We start by implementing the building block of our network: a linear layer with sigmoid activation.
import numpy as np
# a single linear layer with sigmoid activation
class LinearSigmoidLayer():
def __init__(self, in_dim, out_dim):
self.W = np.random.normal(size=(in_dim,out_dim))
self.W_grad = np.zeros_like(self.W)
self.afunc = lambda x: 1. / (1. + np.exp(-x))
# forward function to get output
def forward(self, x):
Wx = np.matmul(x, self.W)
self.y = self.afunc(Wx)
self.x = x
return self.y
# backward function to compute gradients
# grad_out is dJ/dy, where y is the layer's output
# grad_in is dJ/dx, where x is the layer's output
# the gradient dJ/dW is saved to self.W_grad
def backward(self, grad_out):
self.W_grad = np.matmul(
self.x.transpose(),
self.y * (1-self.y) * grad_out,
)
grad_in = np.matmul(
self.y * (1-self.y) * grad_out,
self.W.transpose()
)
return grad_in
Then we can stack the single layers to construct a two layer network.
# a two layer network with logistic function as activation
class Net():
def __init__(self, x_dim, W_dim):
self.l1 = LinearSigmoidLayer(x_dim, W_dim)
self.l2 = LinearSigmoidLayer(W_dim, 1)
# get output
def predict(self, x):
h = self.l1.forward(x)
self.y = self.l2.forward(h)
return self.y
# backprop
def backward(self, label):
# binary cross entropy loss, and gradients
if label == 1:
J = -1*np.log(self.y)
dJ = -1/self.y
else:
J = -1*np.log(1-self.y)
dJ = 1/(1-self.y)
# back propagation
dJdh = self.l2.backward(dJ) # output --> hidden
dJdx = self.l1.backward(dJdh) # hidden --> input
return J
# update weights according to gradients
def grad_step(self, lr=1e-4):
self.l1.W -= lr*self.l1.W_grad
self.l2.W -= lr*self.l2.W_grad
We can run with our previous example to check if the results are consistent with our manual computation.
model = Net(2, 3)
model.l1.W = np.array([[1.0,-1.0,3.0],[2.0,2.0,-1.0]])
model.l2.W = np.array([[0.1],[0.5],[-0.1]])

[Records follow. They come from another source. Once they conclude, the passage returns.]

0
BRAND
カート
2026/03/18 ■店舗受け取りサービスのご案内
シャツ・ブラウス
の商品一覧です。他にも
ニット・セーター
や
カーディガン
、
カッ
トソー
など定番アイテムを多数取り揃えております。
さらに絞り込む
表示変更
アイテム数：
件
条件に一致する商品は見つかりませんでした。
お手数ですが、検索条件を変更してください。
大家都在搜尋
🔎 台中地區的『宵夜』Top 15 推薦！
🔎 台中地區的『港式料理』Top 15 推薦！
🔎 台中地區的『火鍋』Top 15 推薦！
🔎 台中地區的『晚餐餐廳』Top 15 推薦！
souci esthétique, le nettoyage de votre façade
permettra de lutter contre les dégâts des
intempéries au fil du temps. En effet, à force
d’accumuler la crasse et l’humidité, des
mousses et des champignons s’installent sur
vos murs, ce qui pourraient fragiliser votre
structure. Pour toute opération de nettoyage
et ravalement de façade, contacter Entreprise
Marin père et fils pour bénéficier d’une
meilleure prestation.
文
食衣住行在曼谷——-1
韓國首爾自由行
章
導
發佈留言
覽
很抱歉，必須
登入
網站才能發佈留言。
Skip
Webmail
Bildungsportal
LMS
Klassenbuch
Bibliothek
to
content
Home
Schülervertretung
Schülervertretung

x = np.array([5.0, 3.0])[np.newaxis,...]
x_label = 1
# forward
out = model.predict(x)
# backward
loss = model.backward(label=x_label)
print('loss: {}'.format(loss))
print('W grad: {}'.format(model.l1.W_grad))

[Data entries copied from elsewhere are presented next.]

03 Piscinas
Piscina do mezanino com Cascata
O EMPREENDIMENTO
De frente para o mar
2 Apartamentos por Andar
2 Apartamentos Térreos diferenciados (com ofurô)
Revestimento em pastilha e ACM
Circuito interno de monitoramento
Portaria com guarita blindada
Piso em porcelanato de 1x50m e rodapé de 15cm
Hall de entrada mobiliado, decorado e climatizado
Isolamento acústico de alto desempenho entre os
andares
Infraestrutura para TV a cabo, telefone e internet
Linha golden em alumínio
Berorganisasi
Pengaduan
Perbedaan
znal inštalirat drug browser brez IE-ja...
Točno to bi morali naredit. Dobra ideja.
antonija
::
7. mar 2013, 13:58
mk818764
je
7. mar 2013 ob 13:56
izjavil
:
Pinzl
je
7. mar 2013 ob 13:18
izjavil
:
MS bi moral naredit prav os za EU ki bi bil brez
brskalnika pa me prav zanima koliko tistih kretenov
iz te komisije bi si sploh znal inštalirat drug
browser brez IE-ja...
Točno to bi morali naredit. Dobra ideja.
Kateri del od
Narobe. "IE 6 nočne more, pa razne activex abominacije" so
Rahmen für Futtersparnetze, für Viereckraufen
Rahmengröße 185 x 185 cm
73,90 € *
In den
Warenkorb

print('V grad: {}'.format(model.l2.W_grad))
loss: [[0.52699227]] W grad: [[-3.42057777e-06 -2.01341432e-01 1.25838681e-06] [-2.05234666e-06 -1.20804859e-01 7.55032084e-07]] V grad: [[-0.40961516] [-0.29945768] [-0.40961948]]
Another sanity check is to perform gradient descent on the single sample input and see if we can achieve close to zero loss.
You can try to change the target label below to see the network is able to adapt in either case.
## gradient descent
loss = []
score = []
for i in range(100):
out = model.predict(x)
loss.append(model.backward(label=1)) # 1 for positive, 0 for negative
model.grad_step(lr=1e-1)
score.append(out)
import matplotlib.pyplot as plt
plt.plot(np.array(loss).squeeze(),'-')
plt.plot(np.array(score).squeeze(),'.')
[<matplotlib.lines.Line2D at 0x7f8c0ed09f10>]
Summary¶
- Neural networks are powerful models that can approximate any function.
- They are trained using gradient descent.
- In order to compute gradients, we use an efficient algorithm called backpropagation.